ESSEX, LONDON- Anne Wafula Strike is like the proverbial cat with 9 lives. In her whole life, she has defied odds, fought superstition and challenged status quo because she was meant to live like a normal human and not be locked up in some hut in Webuye, Kakamega County.
Her story is that of determination, guts and positivity. It is inspiring and motivating especially when you look back to her days growing up. And in that spirit, Anne Wafula Strike has defied all the disability odds to become a powerful, admired role model in the United Kingdom. She literally dines with royalty.
"I was born as a normal healthy child- that is what my parents tell me. And when I was two and half years, I got very ill; nobody knew what was happening," she says.
"And because of the kind of life then, there were two minds. Christians believed I was cursed by God and the traditionalists believed I had been bewitched."
Also on Daring Abroad
Apart from championing the rights of persons living with disability in the UK, Anne Wafula Strike is also a paralympian. She has participated in five Paralympics since 2004 and has also been to World Championships. But it has been long, a very long story, she says.
Had it not been for the aggression of her father though, a former military warrant officer, Anne Wafula Strike would not be who she is today. Her entire family had to fight superstition, primitive and archaic beliefs of her community back then, to let her live and see her dreams come true. And that her father did, against all the odds.

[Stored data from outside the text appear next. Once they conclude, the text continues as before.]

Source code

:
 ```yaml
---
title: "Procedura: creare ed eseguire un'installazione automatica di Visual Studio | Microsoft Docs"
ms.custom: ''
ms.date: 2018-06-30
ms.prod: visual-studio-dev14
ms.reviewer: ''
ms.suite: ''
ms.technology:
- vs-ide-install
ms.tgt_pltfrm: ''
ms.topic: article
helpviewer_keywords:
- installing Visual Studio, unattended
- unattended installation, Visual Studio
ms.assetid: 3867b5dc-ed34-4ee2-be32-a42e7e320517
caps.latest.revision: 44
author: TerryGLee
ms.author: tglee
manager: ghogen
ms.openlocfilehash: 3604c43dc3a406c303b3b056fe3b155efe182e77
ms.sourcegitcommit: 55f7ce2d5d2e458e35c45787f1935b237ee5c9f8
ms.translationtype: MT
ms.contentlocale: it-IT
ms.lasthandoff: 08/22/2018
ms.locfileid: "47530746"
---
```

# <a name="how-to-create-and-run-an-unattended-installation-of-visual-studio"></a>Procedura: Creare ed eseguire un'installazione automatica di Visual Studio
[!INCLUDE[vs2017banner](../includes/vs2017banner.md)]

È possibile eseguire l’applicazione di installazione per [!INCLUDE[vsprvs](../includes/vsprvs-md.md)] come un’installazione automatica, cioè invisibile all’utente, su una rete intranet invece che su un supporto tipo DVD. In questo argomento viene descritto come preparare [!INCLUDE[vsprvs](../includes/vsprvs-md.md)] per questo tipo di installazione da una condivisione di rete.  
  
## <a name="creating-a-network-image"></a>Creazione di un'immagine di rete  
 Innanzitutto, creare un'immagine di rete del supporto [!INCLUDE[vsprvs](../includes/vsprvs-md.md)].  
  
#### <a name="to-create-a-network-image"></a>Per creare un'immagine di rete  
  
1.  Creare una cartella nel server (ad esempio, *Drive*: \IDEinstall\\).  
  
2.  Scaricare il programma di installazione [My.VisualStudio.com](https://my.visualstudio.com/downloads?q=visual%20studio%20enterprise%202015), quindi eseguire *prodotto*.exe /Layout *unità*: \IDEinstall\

"The traditionalists expected my father to abandon me because they started seeing me as an outcast, a burden just like other disabled children who are locked up in houses," Anne tells Daring Abroad.
"It was then that my father took me to Kenyatta hospital where I was diagnosed with polio."
On Daring Abroad tonight, Anne Wafula-Strike also tells Alex Chamwada how and why villagers back in Mihuu, Webuye wanted to burn their home, how they managed to escape and the role her father played during the tumultuous times.
"We had to flee our home and ended up in Kahawa Barracks because my dad was in the army," she narrates.